[[ Data for review, beginning ]]

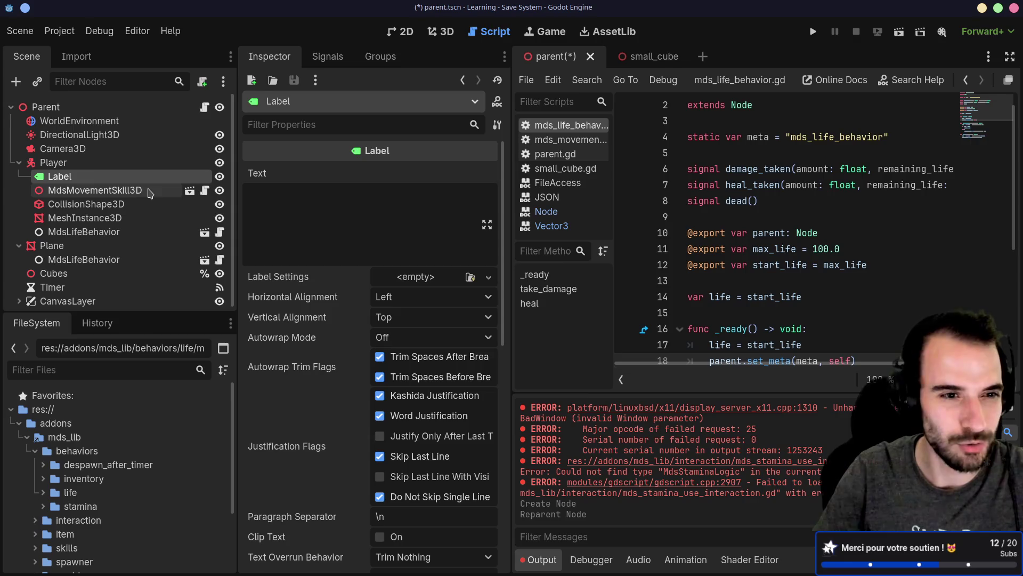
{"action": "double_click", "coordinate": [85, 176]}
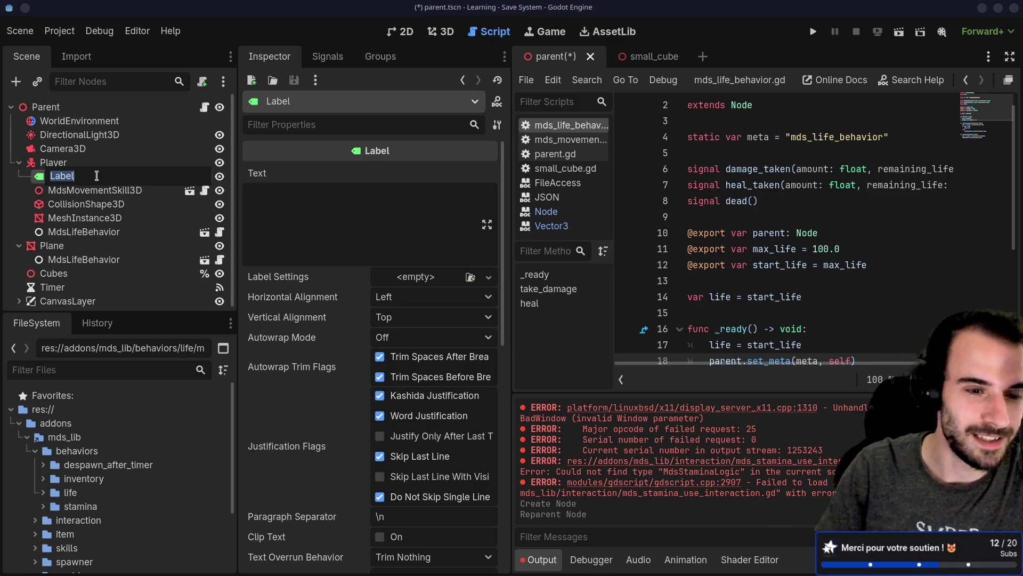
{"action": "key", "text": "BackSpace"}
{"action": "type", "text": "L"}
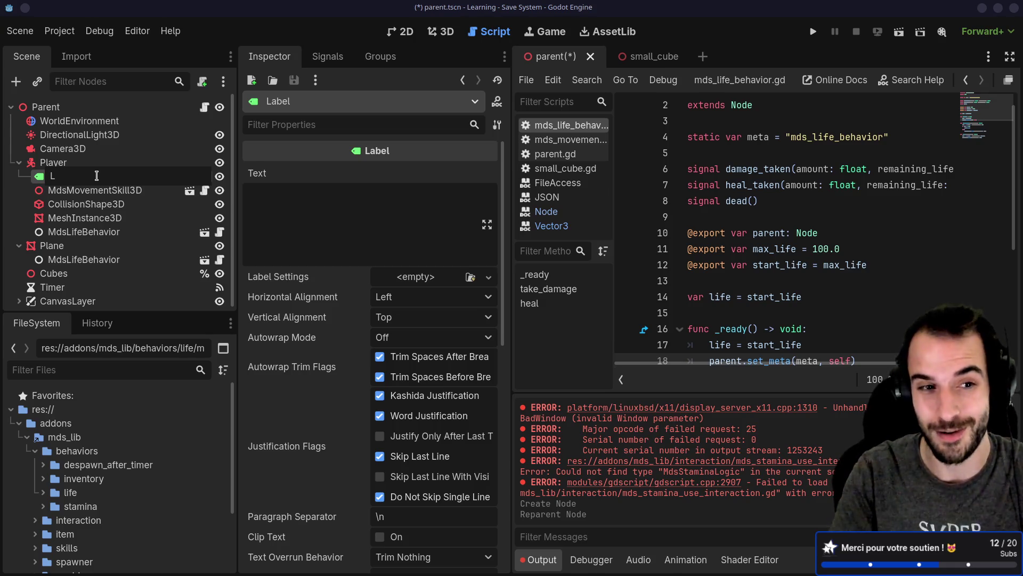
{"action": "type", "text": "ife"}
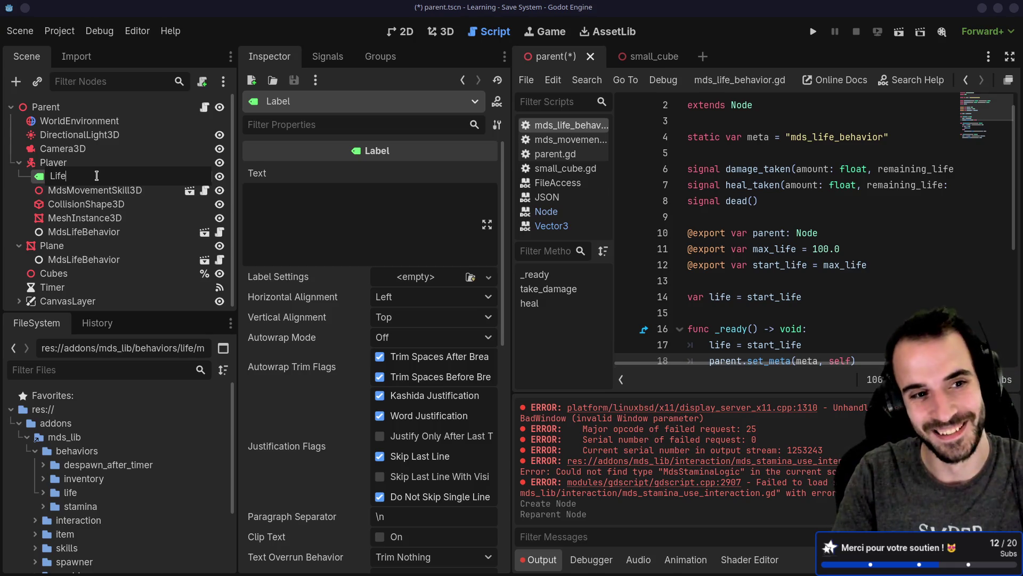
{"action": "type", "text": "Label"}
{"action": "key", "text": "Return"}
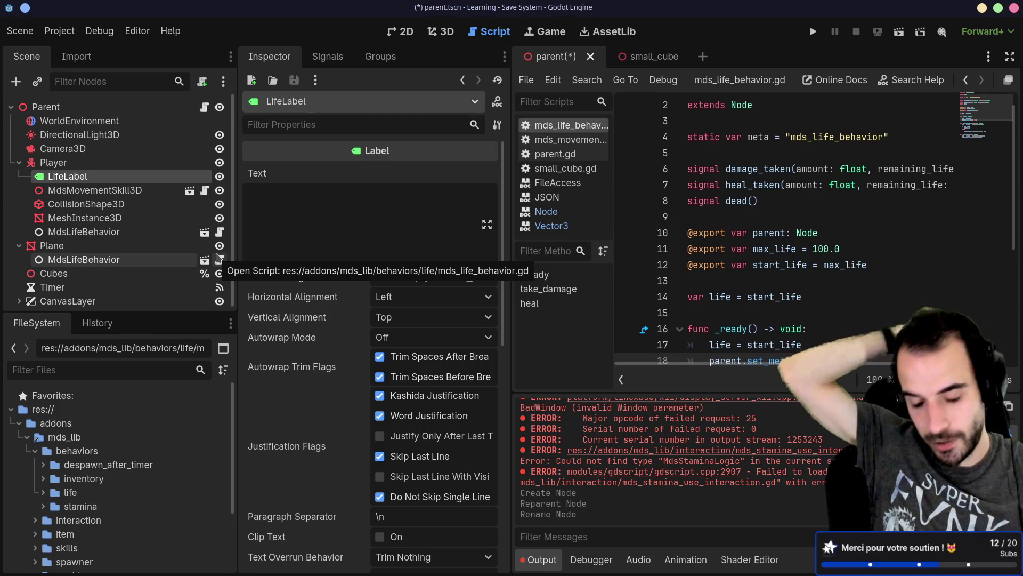
{"action": "left_click", "coordinate": [339, 200]}
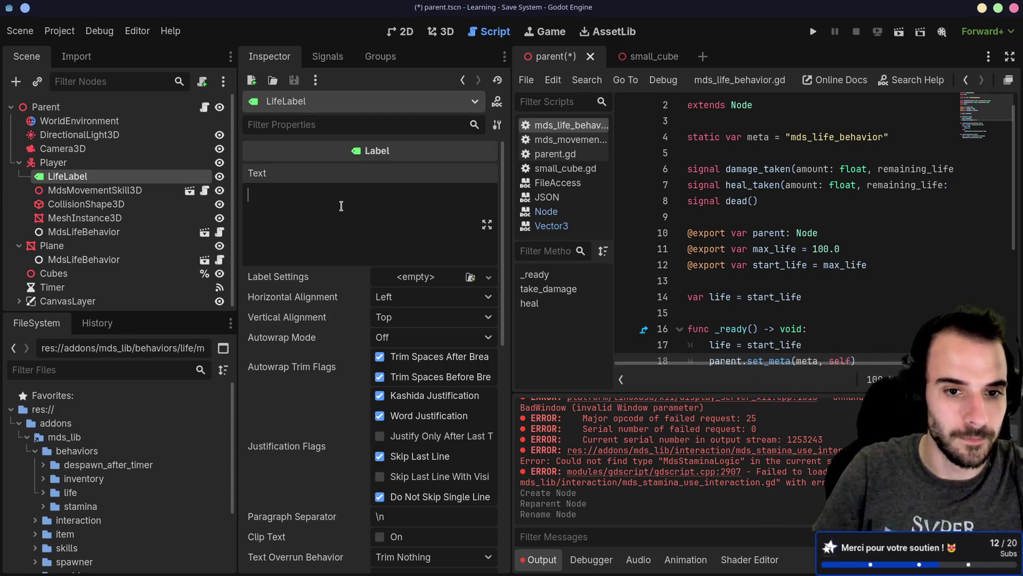
Show the 3D workspace zoomed on the Player capsule, with Player selected in the Scene dock.
{"action": "scroll", "coordinate": [341, 288], "scroll_direction": "down", "scroll_amount": 5}
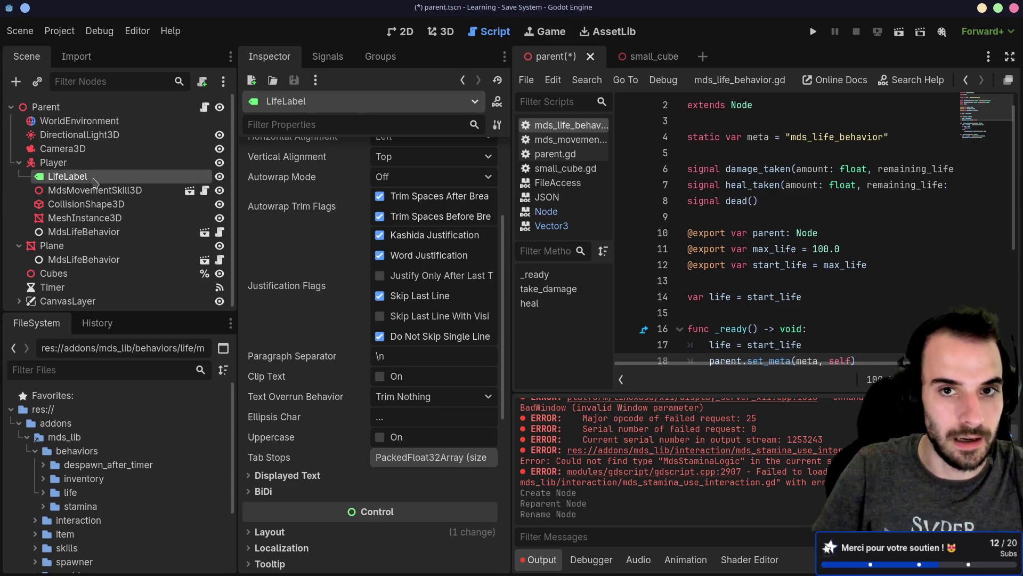
{"action": "left_click", "coordinate": [440, 35]}
{"action": "scroll", "coordinate": [749, 216], "scroll_direction": "up", "scroll_amount": 4}
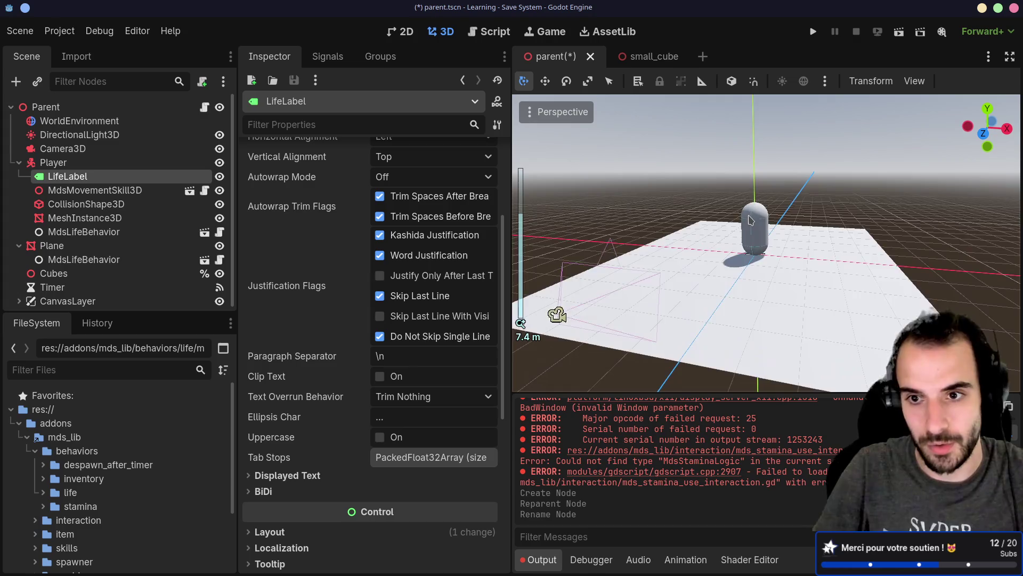
{"action": "scroll", "coordinate": [749, 216], "scroll_direction": "up", "scroll_amount": 3}
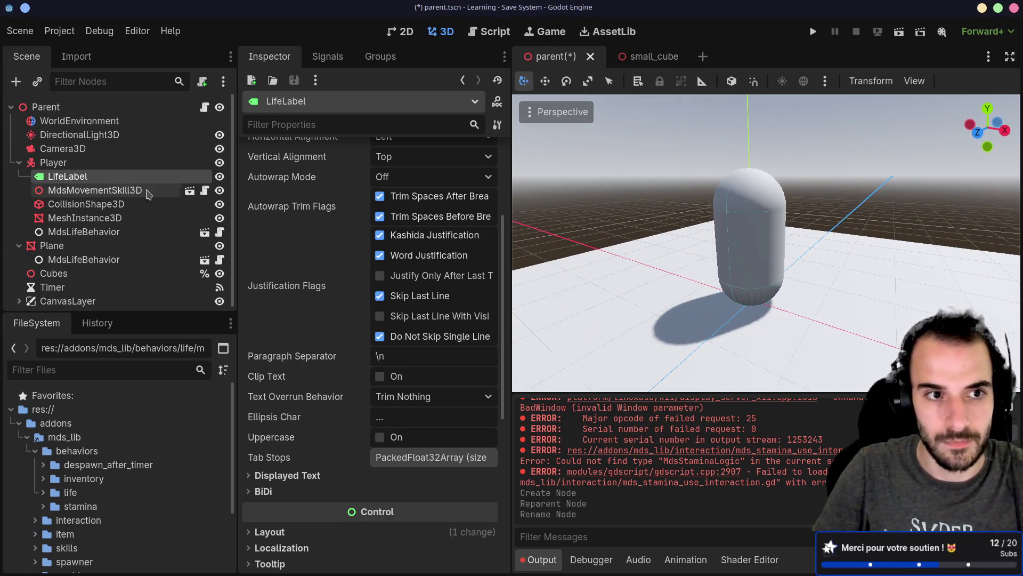
{"action": "left_click", "coordinate": [106, 162]}
{"action": "left_click", "coordinate": [109, 177]}
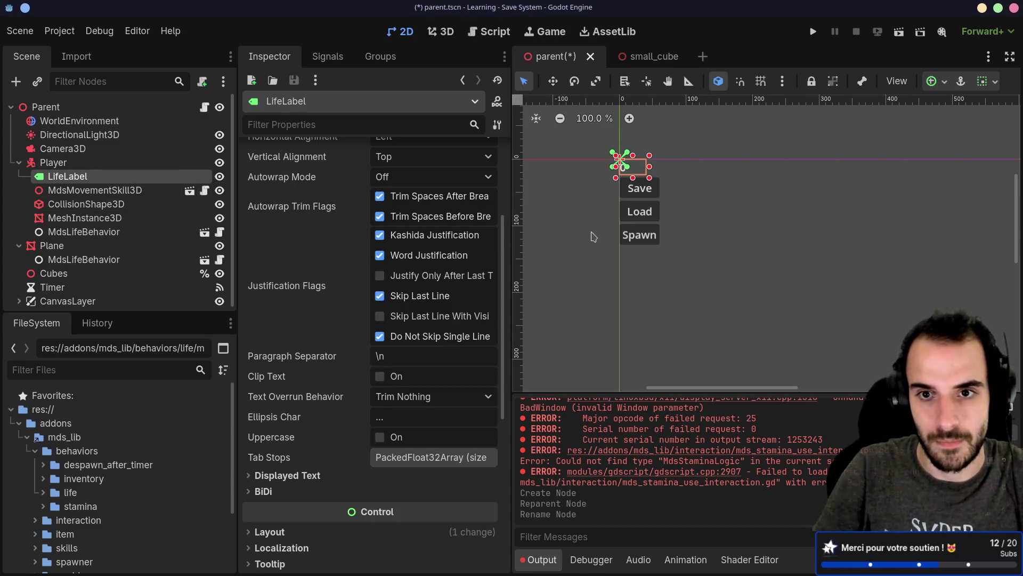
{"action": "left_click", "coordinate": [83, 167]}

[[ Data for review, end ]]

### [Task details]
Which of the lines above include the word "type"? Copy each of them.

### [Task response]
{"action": "type", "text": "L"}
{"action": "type", "text": "ife"}
{"action": "type", "text": "Label"}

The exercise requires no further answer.